TEXT PROVIDED:
# Indian Lake



## ERFishers (Dec 16, 2010)

Talked to several bait shop owners this week and they said there was good ice. not always sure if its a good idea to listen to their fishing reports. just seeing if it is worth the drive to come up to indian. 

Anything going on?


----------



## Eaglef16 (May 20, 2008)

Go to www.indainlake.com then click on can we go to the lake today. Then go to let's talk fishing and you should be able to find out what you need to know.


----------



## sir fishalot (Dec 7, 2010)

drove by long island tues. four vehicles maybe 6 anglers on ice.talked to bait shop owner . he indicated a good 5 in. at long island. i expect huge crowd this weekend.


----------



## quackpot (May 17, 2009)

I will be there, can't wait. I have two new toys to try out. After 35 years of on and off ice fishing I'm really excited. A drill adapter and a fish finder. I hope the fish bite.


----------



## fishslim (Apr 28, 2005)

Was there this afternoon there is plenty of ice. Question is where are the fish? I have talked to many and no one is getting eyes,just a few dinks here and there. Tried couple places and had a couple hits but no fish on ice for me and none by any one around me. Just terrible bite like fall. Buckeye has 4-6 inches of ice on it and after the great bite that was there this fall might be the better bet to get numbers on eyes. Good Fishing be safe.


----------



## triton189 (Nov 6, 2009)

fishslim said:


> Was there this afternoon there is plenty of ice. Question is where are the fish? I have talked to many and no one is getting eyes,just a few dinks here and there. Tried couple places and had a couple hits but no fish on ice for me and none by any one around me. Just terrible bite like fall. Buckeye has 4-6 inches of ice on it and after the great bite that was there this fall might be the better bet to get numbers on eyes. Good Fishing be safe.


If you were fishing for Saugeyes at Indian the numbers are way down...! It has been "hammered" the last five years. The word got out on how to catch them and people were keeping everything...! I saw many people keeping fish that were 10 -12". The 15" limit will help but it's gonna take a while before we start to experience the benefit.

ACTIVITY 1:
Convert the records into a JSON list of strings with one string per line, starting with the line that contains "Orijinal Ürün Garantisi" and going on through the end of the records, and leave out blank lines.

ENTRIES PROVIDED:
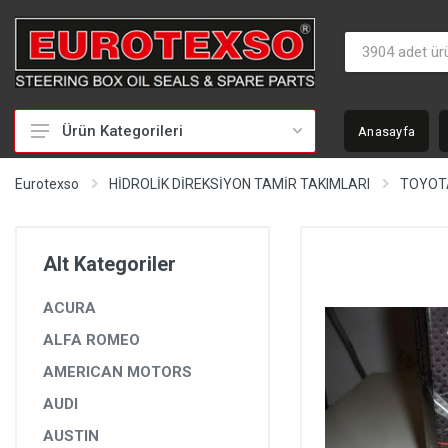
Ürün Kategorileri
Anasayfa
HİDROLİK DİREKSİYON TAMİR TAKIMLARI
Eurotexso
HİDROLİK DİREKSİYON TAMİR TAKIMLARI
TOYOT
KEÇELER
MİLLER
Alt Kategoriler
BURÇLAR
ACURA
BEYİNLER
ALFA ROMEO
SOMUNLAR VE KAPAKLAR
AMERICAN MOTORS
POMPALAR
AUDI
POMPA YEDEK PARÇALARI
AUSTIN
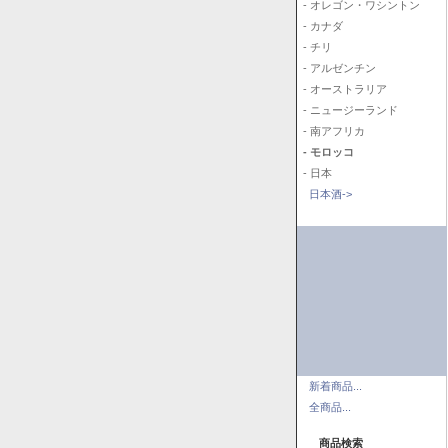
- オレゴン・ワシントン
- カナダ
- チリ
- アルゼンチン
- オーストラリア
- ニュージーランド
- 南アフリカ
- モロッコ
- 日本
日本酒->
新着商品...
全商品...
商品検索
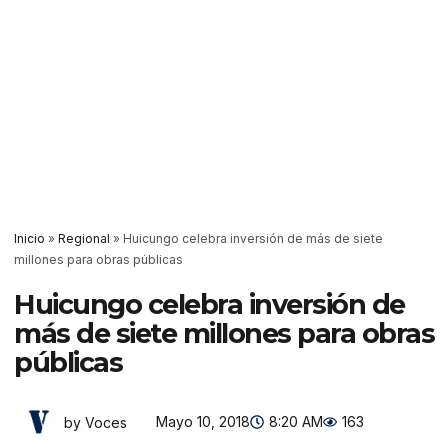
Inicio
»
Regional
»
Huicungo celebra inversión de más de siete
millones para obras públicas
Huicungo celebra inversión de
más de siete millones para obras
públicas
Mayo 10, 2018
8:20 AM
163
by Voces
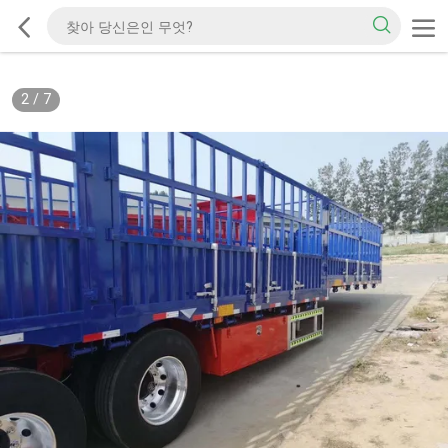
2
/
7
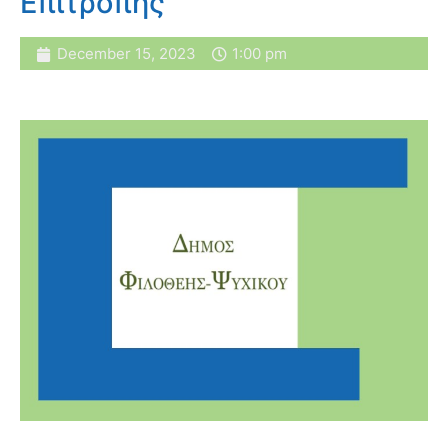
Επιτροπής
December 15, 2023
1:00 pm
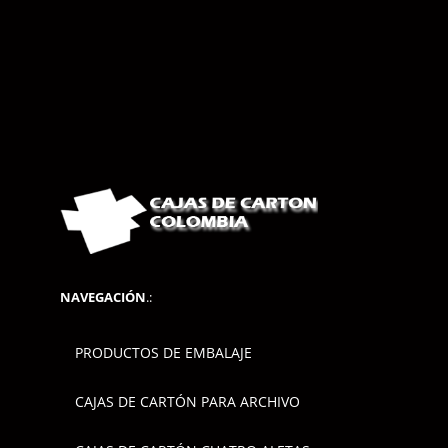
NAVEGACIÓN
.:
PRODUCTOS DE EMBALAJE
CAJAS DE CARTÓN PARA ARCHIVO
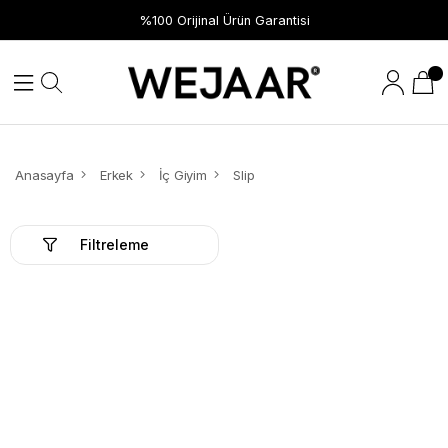
%100 Orijinal Ürün Garantisi
Anasayfa
Erkek
İç Giyim
Slip
Filtreleme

ACTIVITY 2:
Copy the part of the Indian Lake thread that starts with "## sir fishalot" and goes on through "the fish bite.".

TASK OUTPUT 1:
[
  "%100 Orijinal Ürün Garantisi",
  "Anasayfa",
  "Erkek",
  "İç Giyim",
  "Slip",
  "Filtreleme"
]

TASK OUTPUT 2:
## sir fishalot (Dec 7, 2010)

drove by long island tues. four vehicles maybe 6 anglers on ice.talked to bait shop owner . he indicated a good 5 in. at long island. i expect huge crowd this weekend.


----------



## quackpot (May 17, 2009)

I will be there, can't wait. I have two new toys to try out. After 35 years of on and off ice fishing I'm really excited. A drill adapter and a fish finder. I hope the fish bite.